1
南城的豪門圈都知道蘇念安是席氏兄弟的舔狗,爲了追求兩人卑微如泥,連性命都能豁出去。
可兩兄弟只把她當作玩具,甚至有譏諷者懷疑她分不清長得一模一樣的兩人。
但她只覺得好笑,別人眼裏的天之嬌子只是她的任務而已。
所有的討好,卑微,舔狗,都是設定。
她忍受了六年,只爲復活自己的愛人。
……
後來兩人爭先紅着眼質問她的真心,問她究竟愛的是誰......
“宿主,您已經在席家兩位男主身邊待了六年,只要達成其成一個愛意百分之百或與其中一個與您結婚,您就算完成任務了。”
蘇念安擦了擦眼角的淚,毫不猶豫選擇結婚選項,即使席家兩人是堅定的不婚主義者。
過去六年她不是沒想過刷愛意值,但是一個比一個難刷。
席家兩兄弟把她當取樂的物件,在她一開始認錯人時,作爲雙胞胎弟弟的席辰銘更是興致勃勃地玩着角色扮演的遊戲。
南城的豪門圈都知道蘇念安愛席氏兄弟愛到無底限,甚至有人懷疑她分不清長得一模一樣的兩人。

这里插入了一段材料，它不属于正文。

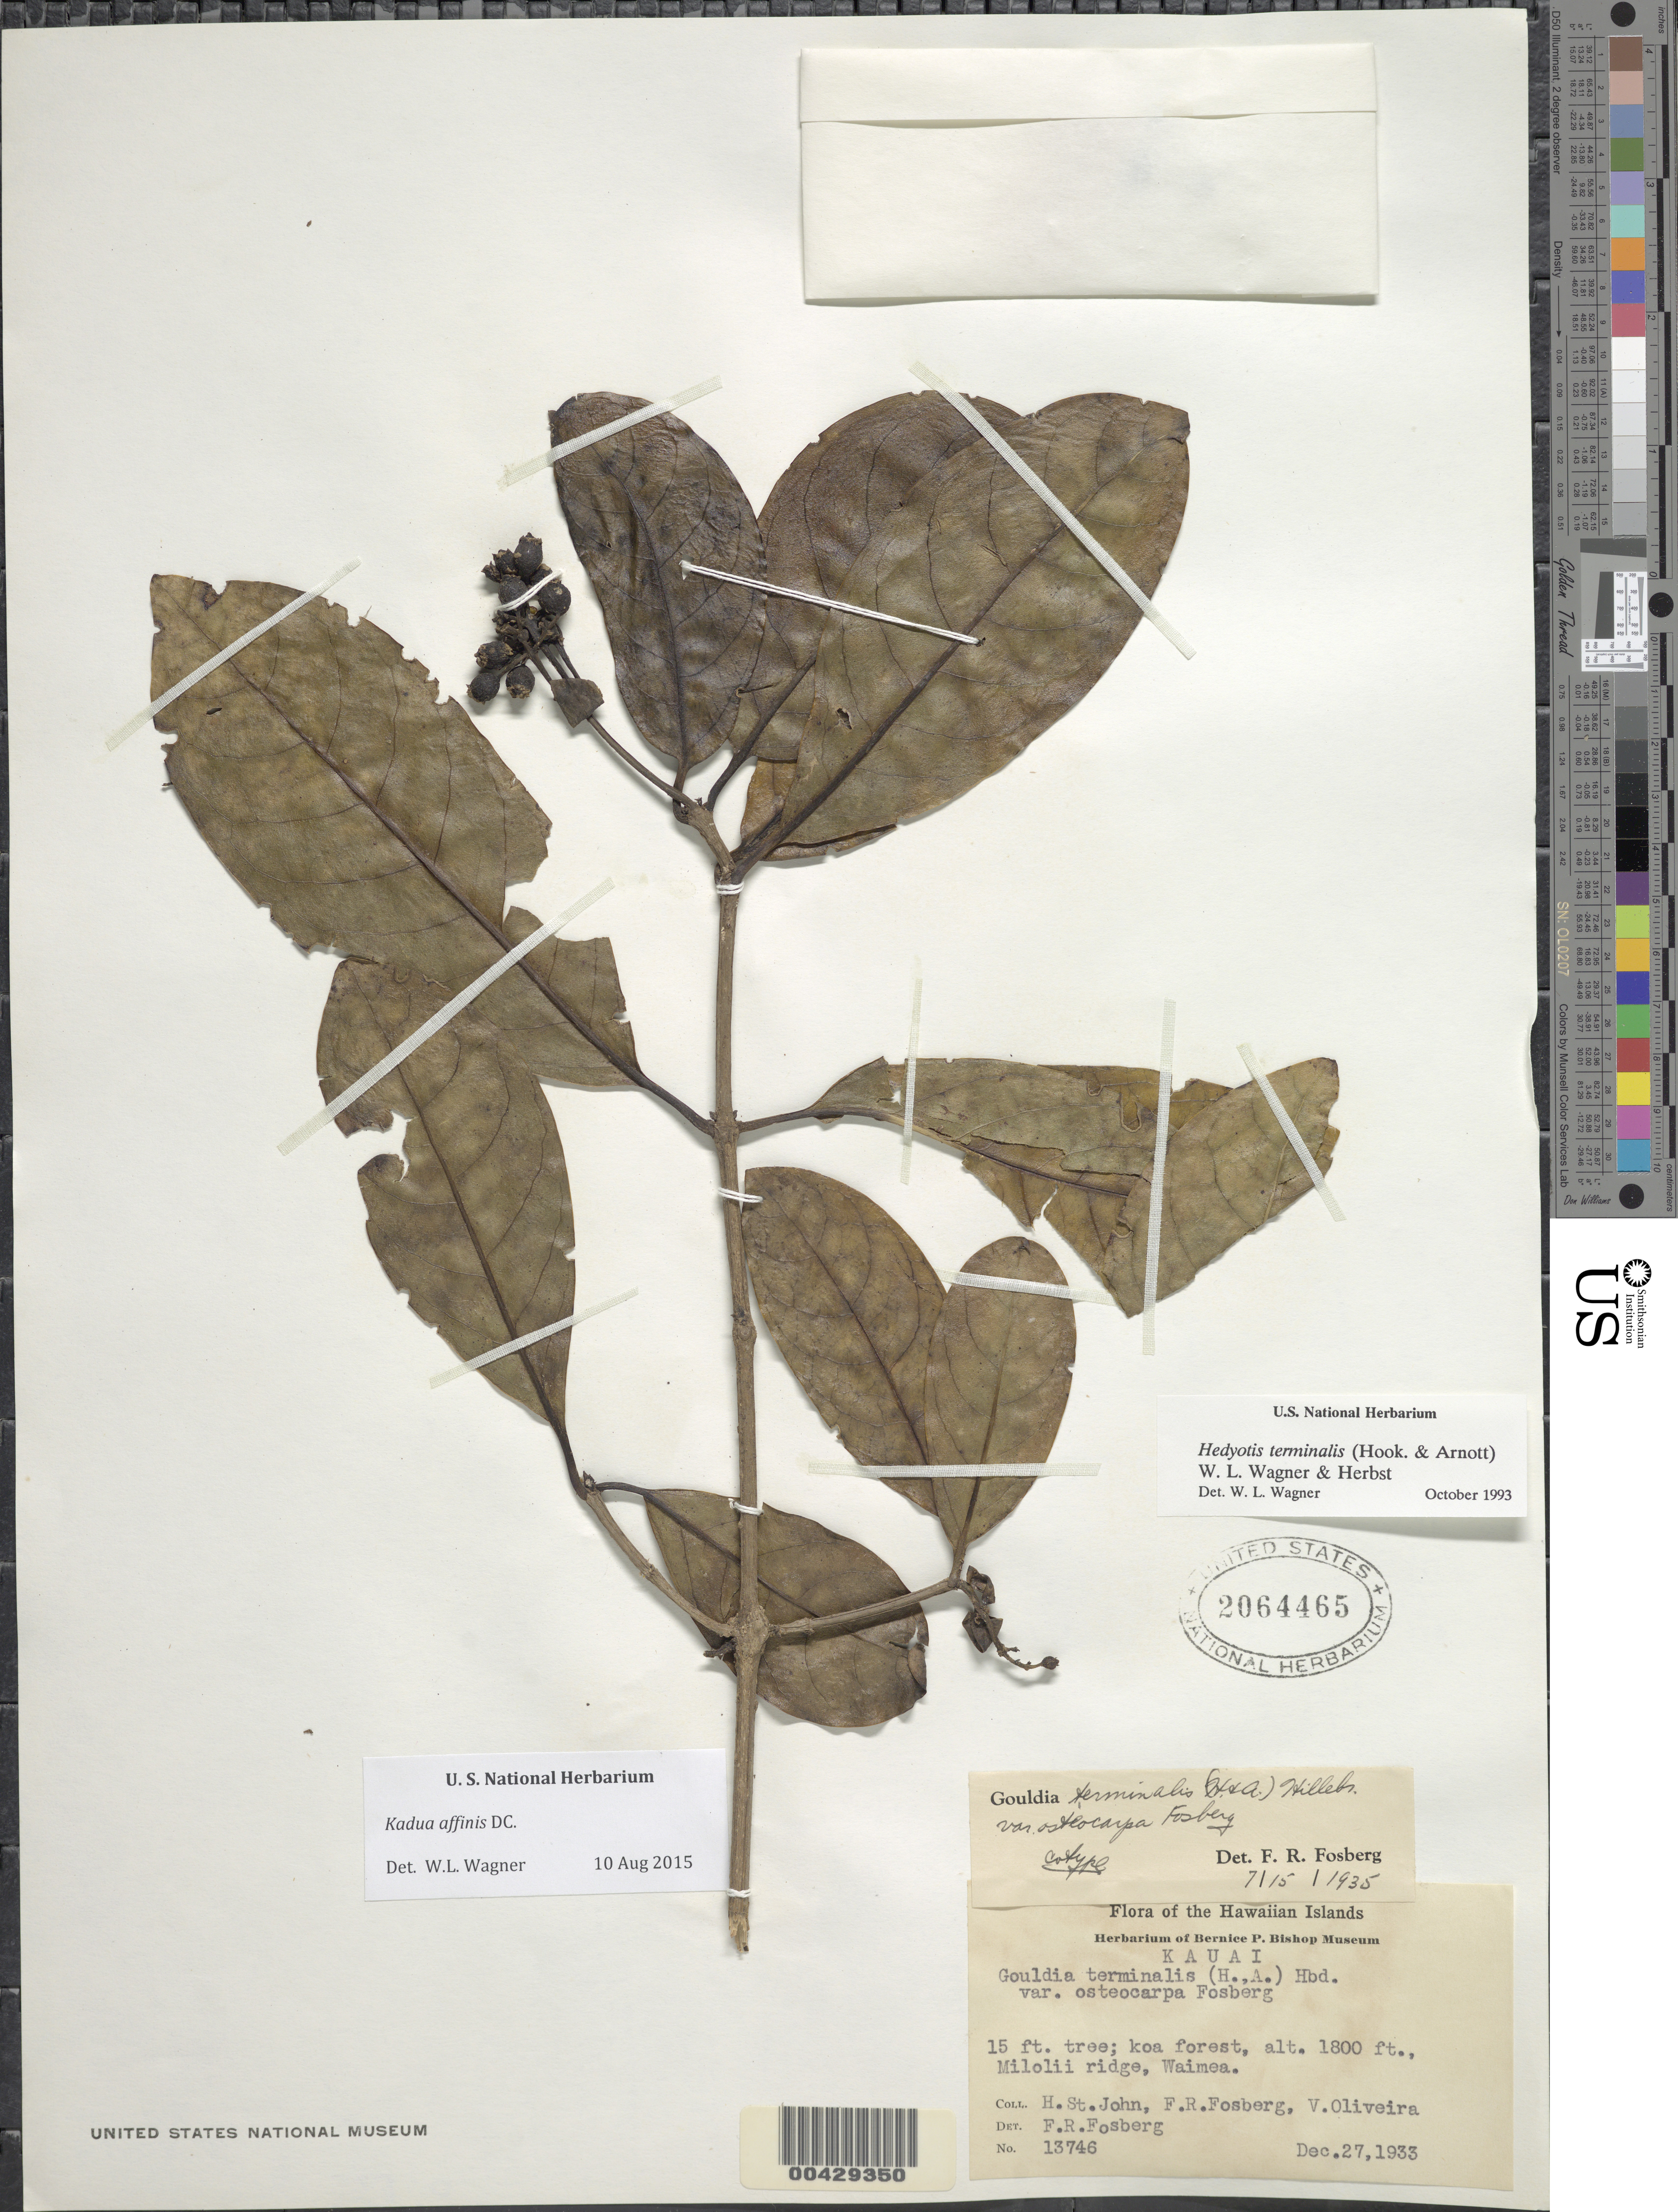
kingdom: Plantae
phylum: Tracheophyta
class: Magnoliopsida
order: Gentianales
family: Rubiaceae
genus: Kadua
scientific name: Kadua affinis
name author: DC.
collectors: H. St. John, F. R. Fosberg & V. Oliveira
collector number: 13746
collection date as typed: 27 Dec 1933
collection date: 1933-12-27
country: United States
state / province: Hawaii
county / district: Kauai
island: Kaua'i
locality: Koa forest, Milolii ridge, Waimea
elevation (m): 549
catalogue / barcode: US 2064465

可她只覺得好笑,別人眼裏的天之嬌子只是她的任務而已。
甚至她本來只用完成攻略哥哥席景洲的任務,是玩事不恭的席辰銘強硬闖入她的生活,迫使任務加倍。
……
2
席景洲搖了搖頭,目光直直看向蘇念安。
“不算救,是關於挽月的事。”
“挽月是腎衰竭,因她的直系親屬均已過世,蘇念安是最匹配的。”
整個包廂陷入死寂,衆人目光落在牆角的女人身上,下半身已被鮮血染紅,可眼神卻明亮的嚇人。
“所以你們是想讓我捐S給蘇挽月?”
在場的人都沒想到蘇念安會這麼直接,席辰銘卻率先哂笑出聲。
“是又如何,你還能不願意?就算你不願意,伯母也會同意。”
蘇念安瞳孔瞬間放大,想到平日討厭她的母親,她低下了頭,悲傷的情緒壓得她快要喘不過氣。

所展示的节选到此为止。